The technical definition of a private school
The State of Wisconsin
offers a typical look at private schools from the regulators' perspective: "The statutory definition of a 'private school' allows for some variation in curriculum and organizational structure. However, numerous state statutes and administrative rules affect how a private school can administer curriculum, employee regulations and protections, student health services, facilities, enrollment reports, pupil records, special education, and transportation."
Private schools are regulated but independent
While private schools are subject to all applicable local, state and federal laws and regulations governing the business side of things, the essence of a private school which is its curriculum and how it chooses to teach that curriculum is essentially in the school's hands. That's why you will find so many reilgious schools emphasizing their religious instruction. And they can do that with impunity because they are private.
Tax status of private schools
Most private schools are incorporated as non-profit entities with the specific purpose of operating a school covering specified grades. Most private schools have been given tax-exempt status by the IRS under 501 (c) (3) of the tax code.
Funding for private schools
Private schools are funded by tuition fees, income from endowments and gifts.
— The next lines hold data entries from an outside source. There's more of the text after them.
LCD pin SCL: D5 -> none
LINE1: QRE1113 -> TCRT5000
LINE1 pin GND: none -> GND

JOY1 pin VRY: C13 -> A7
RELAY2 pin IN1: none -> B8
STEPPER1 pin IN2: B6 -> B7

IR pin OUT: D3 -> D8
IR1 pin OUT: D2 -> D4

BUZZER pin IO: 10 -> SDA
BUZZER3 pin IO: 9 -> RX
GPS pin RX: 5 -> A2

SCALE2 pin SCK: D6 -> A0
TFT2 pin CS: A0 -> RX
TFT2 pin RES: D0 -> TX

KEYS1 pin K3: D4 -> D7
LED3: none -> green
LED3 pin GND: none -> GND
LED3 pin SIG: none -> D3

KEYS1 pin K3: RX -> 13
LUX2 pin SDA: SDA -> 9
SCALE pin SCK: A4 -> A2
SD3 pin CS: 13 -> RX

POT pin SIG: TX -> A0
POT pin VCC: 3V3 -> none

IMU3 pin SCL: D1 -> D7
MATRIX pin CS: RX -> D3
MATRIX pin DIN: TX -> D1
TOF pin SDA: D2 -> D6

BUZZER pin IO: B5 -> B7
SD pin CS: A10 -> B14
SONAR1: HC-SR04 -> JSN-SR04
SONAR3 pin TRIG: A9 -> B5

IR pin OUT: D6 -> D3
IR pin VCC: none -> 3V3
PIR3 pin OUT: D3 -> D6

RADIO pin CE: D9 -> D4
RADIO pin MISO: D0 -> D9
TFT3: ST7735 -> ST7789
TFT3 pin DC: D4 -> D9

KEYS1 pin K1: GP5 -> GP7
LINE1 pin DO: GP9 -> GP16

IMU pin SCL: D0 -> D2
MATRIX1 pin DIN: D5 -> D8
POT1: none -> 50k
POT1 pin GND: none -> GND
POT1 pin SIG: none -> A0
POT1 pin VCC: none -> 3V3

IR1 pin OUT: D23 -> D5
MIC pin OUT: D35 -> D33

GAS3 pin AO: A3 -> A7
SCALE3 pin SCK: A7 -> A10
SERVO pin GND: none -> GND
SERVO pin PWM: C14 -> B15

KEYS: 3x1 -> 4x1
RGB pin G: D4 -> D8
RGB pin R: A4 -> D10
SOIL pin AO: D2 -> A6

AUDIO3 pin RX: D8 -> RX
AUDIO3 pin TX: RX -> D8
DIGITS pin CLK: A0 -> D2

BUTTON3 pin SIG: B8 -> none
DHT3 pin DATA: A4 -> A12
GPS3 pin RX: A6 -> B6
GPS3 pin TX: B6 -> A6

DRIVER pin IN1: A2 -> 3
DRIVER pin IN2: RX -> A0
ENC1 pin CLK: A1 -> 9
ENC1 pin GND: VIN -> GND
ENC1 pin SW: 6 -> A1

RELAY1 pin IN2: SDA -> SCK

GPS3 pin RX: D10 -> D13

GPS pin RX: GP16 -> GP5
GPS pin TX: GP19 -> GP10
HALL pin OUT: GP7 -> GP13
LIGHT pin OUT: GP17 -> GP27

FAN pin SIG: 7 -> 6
Public schools are funded for the most part by public funds at the local, state and federal level. A very small percentage of public school operating funds come from foundation grants and private donations. The essential characteristic of private schools is that they are unique. No two private schools are exactly the same. They may perhaps use the same approach to teaching and philosophy but they are unique. Each school's governing body determines what happens in the classroom, when it happens, where it happens and when it happens.